Python - high performance computing

Below is a list of Python packages to run computations faster than bare Python.

Packages Based on Python Array Types

Numpy: Numpy is the fundamental package for scientific computing with Python. It provides N-dimensional arrays with comprehensive vectorized operations: mathematical functions, random number generators, linear algebra routines, Fourier transforms writen in low-level C code.
Awkward Array: Awkward Array is a library for nested, variable-sized data, including arbitrary-length lists, records, mixed types, and missing data, using NumPy-like idioms. It can offload computation on GPU.
Dask: Dask is a flexible library for parallel computing in Python. It provides dynamic task scheduling and out-of-memory big data collections.
JAX: JAX uses an improved Autograd implementation in combination with XLA to compile and run your Python/NumPy programs on CPUs, GPUs and TPUs. It enables composable function transformations and can differentiate through loops, branches, recursion, closures, and it can take derivatives of derivatives of derivatives.
PyTorch: PyTorch is a tensor computation (like NumPy) library with strong GPU acceleration that enables building deep neural networks on a tape-based autograd system. It includes data structures for multi-dimensional tensors and defines mathematical operations over these tensors, as well as utilities for efficient serializing of Tensors and arbitrary types, efficient compiling of ML models, and other useful utilities.
TensorFlow: TensorFlow is an end-to-end platform for machine learning based on GPU-accelerated tensor computations.It has a comprehensive, flexible ecosystem of tools, libraries, and community resources that lets researchers push the state-of-the-art in ML and developers easily build and deploy ML-powered applications. It supports the following: Multidimensional-array based numeric computation (similar to NumPy.), GPU and distributed processing, automatic differentiation and more.
CuPy: CuPy is a NumPy/SciPy-compatible array library for GPU-accelerated computing with Python. It acts as a drop-in replacement to run existing NumPy/SciPy code on NVIDIA CUDA or AMD ROCm platforms.. It is essentially NumPy & SciPy for GPU. You can also easily make a custom CUDA kernel if you want to make your code run faster, requiring only a small code snippet of C++.

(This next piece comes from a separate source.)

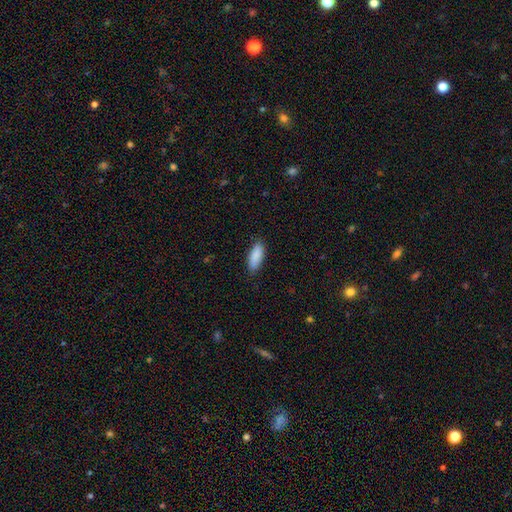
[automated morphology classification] Overall: smooth (89%). How rounded: in between (70%). Merging: none (85%).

Packages for Fast DataFrame-Type Computations

Polars: Polars is a lightweight, fast multi-threaded, hybrid-streaming DataFrame library written in Rust using the Apache Arrow columnar format. It enables fast out-of-memory operations, lazy/eager execution, query optimization and more.
cuDF: cuDF is a Python GPU DataFrame library built on the Apache Arrow columnar memory format with a pandas-like API.
Vaex: Vaex is a highly-performant library for lazy out-of-core DataFrames, to visualize and explore big tabular datasets. It can apply operations on an N-dimensional grid up to a billion ( $10^9$ ) objects/rows per second and provides a set of sub-packages for various applications (visualisation, jupyter integration, data formats support, machine learning etc.)
PySpark: PySpark is an interface for Apache Spark in Python, with support for most of Spark’s features such as Spark SQL, DataFrame, Streaming, MLlib (Machine Learning) and Spark Core.
Modin: Modin is a drop-in replacement for pandas to instantly speed up your workflows by scaling pandas so it uses all of your cores. It is most likely the slowest barrier to entry for performance improvements on DataFrame operations: changing the import line is enough.

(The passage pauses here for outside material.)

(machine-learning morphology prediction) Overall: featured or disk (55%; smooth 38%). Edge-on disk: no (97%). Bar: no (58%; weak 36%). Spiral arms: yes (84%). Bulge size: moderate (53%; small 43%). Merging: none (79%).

Packages Based on Just-in-time Compilation of Python Code

Numba: Numba is an open source JIT compiler that translates a subset of Python and NumPy code into fast machine code. It is designed to be used with NumPy arrays and functions and enables automatic threading, SIMD vectorization and GPU acceleration (CUDA only).
Taichi: Taichi is an open-source, imperative, parallel programming language for high-performance numerical computation embedded in Python. It uses just-in-time (JIT) compiler frameworks to offload the compute-intensive Python code to the native GPU or CPU instructions. Taichi can seamlessly interoperate with popular Python frameworks, such as NumPy, PyTorch, matplotlib, and pillow.

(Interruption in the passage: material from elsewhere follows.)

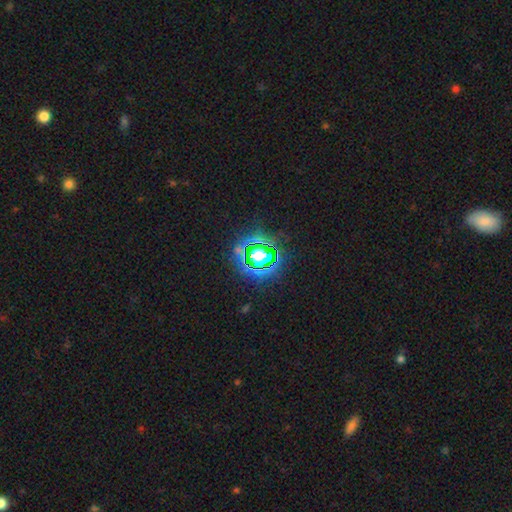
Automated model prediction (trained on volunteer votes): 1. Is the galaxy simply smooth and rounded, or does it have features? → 79% star or artifact, 14% smooth, 7% featured or disk.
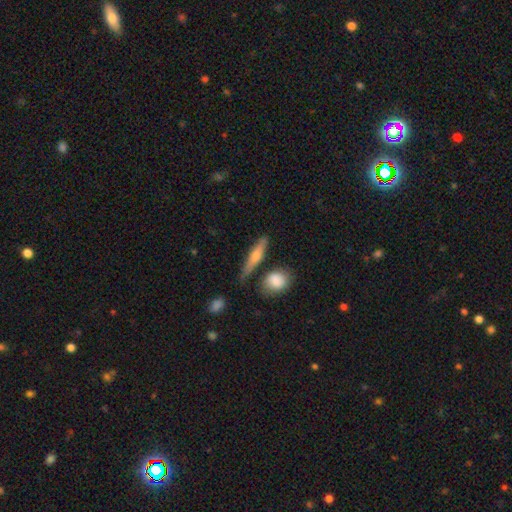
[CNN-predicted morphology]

Packages Based on Just-in-Time Compilation of Low-Level Code

PyOpenCL: PyOpenCL gives you easy, Pythonic access to the OpenCL parallel computation API. It can build OpenCL kernels and buffers, with support for a numpy-like array type.
PyCUDA: PyCUDA gives you easy, Pythonic access to Nvidia’s CUDA parallel computation API. It can build CUDA kernels and buffers, with support for a numpy-like array type.
cppyy: cppyy is an automatic, run-time, Python-C++ bindings generator, for calling C++ from Python and Python from C++. Run-time generation enables detailed specialization for higher performance, lazy loading for reduced memory use in large scale projects, Python-side cross-inheritance and callbacks for working with C++ frameworks, run-time template instantiation, automatic object downcasting, exception mapping, and interactive exploration of C++ libraries. cppyy delivers this without any language extensions, intermediate languages, or the need for boiler-plate hand-written code.
xobjects: Provide in-memory serialization of strucured type with C-API generation and compiles at run-time C code using cffi, cupy, pyopencl under the same API.

Packages to Compile Python Modules Into Optimized Code

Cython: Cython is an optimising static compiler for both the Python programming language and the extended Cython programming language. It makes writing C extensions for Python as easy as Python itself.
Pythran: Pythran is an ahead of time compiler for a subset of the Python language, with a focus on scientific computing. It takes a Python module annotated with a few interface descriptions and turns it into a native Python module with the same interface, but (hopefully) faster. It is meant to efficiently compile scientific programs, and takes advantage of multi-cores and SIMD instruction units.
Mypyc: Mypyc compiles Python modules to C extensions. It uses standard Python type hints to generate fast code.
Nuitka: Nuitka is the optimizing Python compiler written in Python that creates executables that run without an need for a separate installer. Data files can both be included or put alongside.
Codon: Codon is a high-performance Python compiler that compiles Python code to native machine code without any runtime overhead.

Packages to Bind Low-Level Code Modules to Python

cffi: C Foreign Function Interface for Python. Interact with almost any C code from Python, based on C-like declarations that you can often copy-paste from header files or documentation.
Pybind11:pybind11 is a lightweight header-only library that exposes C++ types in Python and vice versa, mainly to create Python bindings of existing C++ code.
Nanobind: nanobind is a small binding library that exposes C++ types in Python and vice versa. It is reminiscent of Boost.Python and pybind11 and uses near-identical syntax. In contrast to these existing tools, nanobind is more efficient: bindings compile in a shorter amount of time, producing smaller binaries with better runtime performance.
maturin: maturin is a tool for building and publishing Rust-based Python packages with minimal configuration. It uses PyO3 to create bindings from Python to Rust code.
Nimporter: Nimporter is a package to compile Nim extensions for Python on import automatically. It uses nimpy to compile Nim modules on the fly, allowing to simply import Nim source code files as if they were Python modules, and use them seamlessly with Python code. Nim compiles fast and reaches C-level speeds.